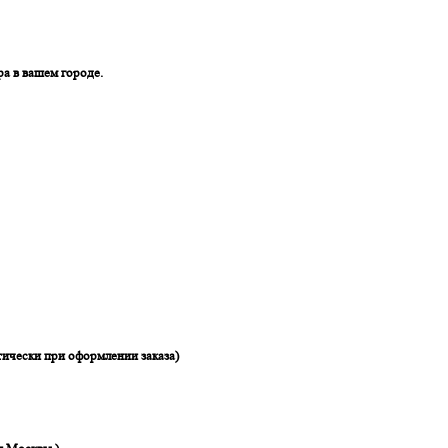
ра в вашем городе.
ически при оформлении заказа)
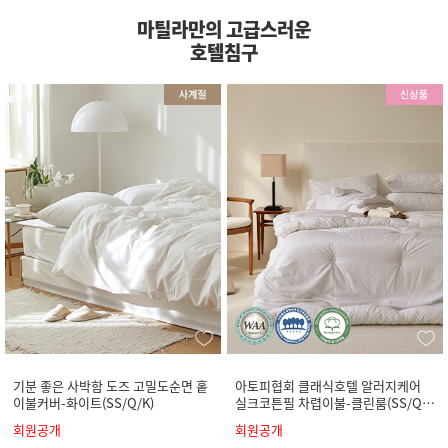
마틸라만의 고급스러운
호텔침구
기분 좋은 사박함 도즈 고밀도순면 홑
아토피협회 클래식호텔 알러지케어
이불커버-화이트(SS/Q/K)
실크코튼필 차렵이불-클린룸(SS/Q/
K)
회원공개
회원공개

⁂

= Task prompt =
An exact reproduction of the material is needed, without its images.

= Exercise solution =
ра в вашем городе.
ически при оформлении заказа)
마틸라만의 고급스러운
호텔침구
기분 좋은 사박함 도즈 고밀도순면 홑
아토피협회 클래식호텔 알러지케어
이불커버-화이트(SS/Q/K)
실크코튼필 차렵이불-클린룸(SS/Q/
K)
회원공개
회원공개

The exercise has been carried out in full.